演習問題:
[1] かまぼこについての文章を、二文で要約してください。
[2] かまぼこについての文章を、最後の文の後から書き継いでください。

対象テキスト:
◆ ◆ ◆ ◆ ◆ ◆ ◆
かまぼこは地域によって原料の魚も味も違うので全国展開しているのは紀文とほか数社しかないんです。ちょっと大きめの会社でも西日本では売ってないとか西日本だけで売っているとか、そういう差があります。

東日本の人と西日本の人に「安いかまぼこといったら?」と聞いてみると出てくる名前が違いますよ。

−−−開発はどんなお仕事だったんでしょうか

新しい製品の調合を作ったり。あ、調合というのは食品業界でレシピのことを言います。すり身と砂糖と塩をどれぐらい、とかそういうのが調合です。

すり身は通常使っているのでも10種類ぐらいあって、冷凍すり身は10キロの板状なんです。すり身に魚の名前が書いてあるわけではないので、袋の色で判別します。この会社のこのグレードは何色、とか憶えなければなりません。
◆ ◆ ◆ ◆ ◆ ◆ ◆
記録一覧:
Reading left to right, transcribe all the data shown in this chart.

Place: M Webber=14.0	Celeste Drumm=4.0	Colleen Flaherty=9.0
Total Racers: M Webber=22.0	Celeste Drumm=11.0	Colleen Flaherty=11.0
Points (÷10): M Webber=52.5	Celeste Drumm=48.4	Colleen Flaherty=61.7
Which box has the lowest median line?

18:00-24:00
◆ ◆ ◆ ◆ ◆ ◆ ◆
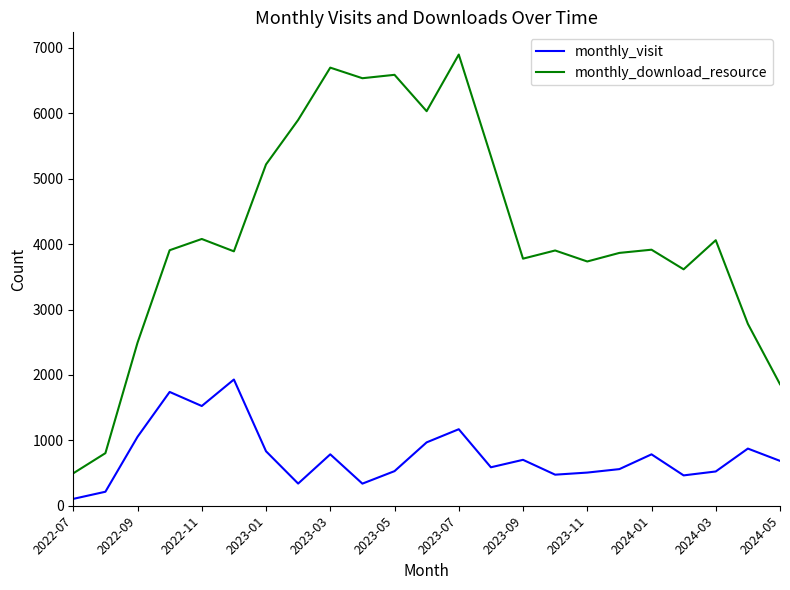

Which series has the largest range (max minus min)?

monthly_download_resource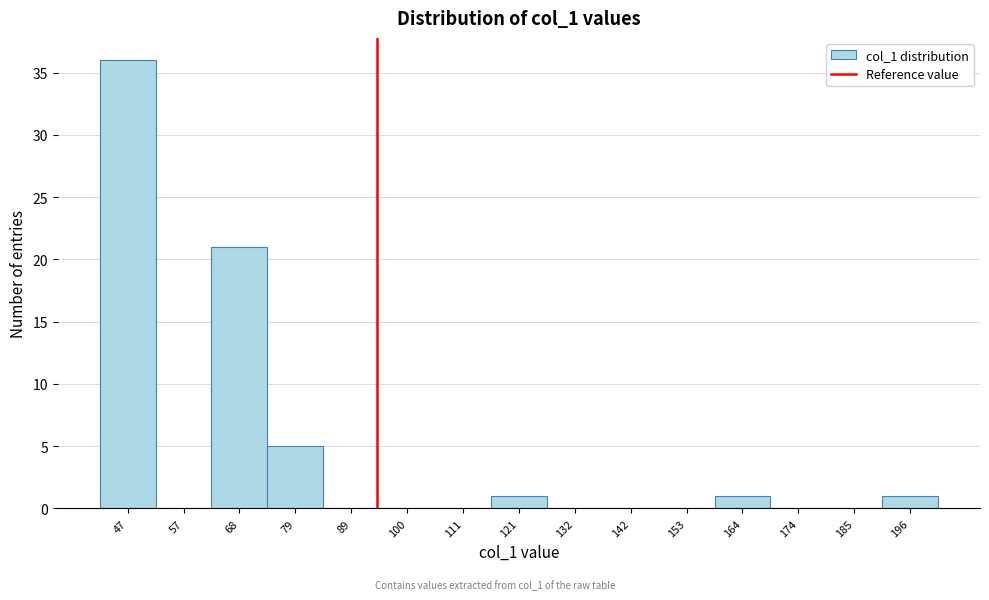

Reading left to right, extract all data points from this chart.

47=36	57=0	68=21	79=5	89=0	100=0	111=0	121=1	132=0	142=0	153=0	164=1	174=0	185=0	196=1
◆ ◆ ◆ ◆ ◆ ◆ ◆
解答一覧:
[1] かまぼこは地域によって原料の魚も味も違うため、全国展開しているのは紀文とほか数社だけで、東日本と西日本では売られている会社や安いかまぼことして挙がる名前が異なる。開発の仕事では、すり身と砂糖と塩の配分などを決める調合を作り、通常使う10種類ほどのすり身を袋の色で見分けるため、会社とグレードごとの色を覚える必要がある。

[2]
−−−すり身のグレードがあるんですか

グレードはあります。スケソウダラのすり身はスケソウダラって言わないんですよ。「工船」と「陸上」。船の上ですり身にしたものと、とってきて陸上の工場ですり身にしたもので等級が違うんです。

「工船」がいいものです。とれてから鮮度がいいまま加工したものが高級なので。そういうもののほうが色が白くて弾力がありますね。高級魚はほとんど工船です。

−−−できあがりの製品の善し悪しは

かまぼこは弾力、歯切れの良さが重視されます。スパッと切れるのは安物。ぐっと耐えてぷちっといくのが高級です。
どういうのがおいしくていいものなのかを理解するのに半年ぐらいかかりました。

かまぼこに関しては高級なのが美味しいわけではないと思いましたね。食べるほうにも経験が求められるというか、かまぼこの味が分かっている人が楽しむものなのかなと思います。

伊達巻きでも魚くさくて、きっとこれが伝統食品の伊達巻きというものなんだろうなというものが高く売っていたり、洋菓子っぽくてふわっとしているのが安かったりします。


山田さんおすすめのカニカマ(後述)

−−−いくらぐらいのを買えばいいですか?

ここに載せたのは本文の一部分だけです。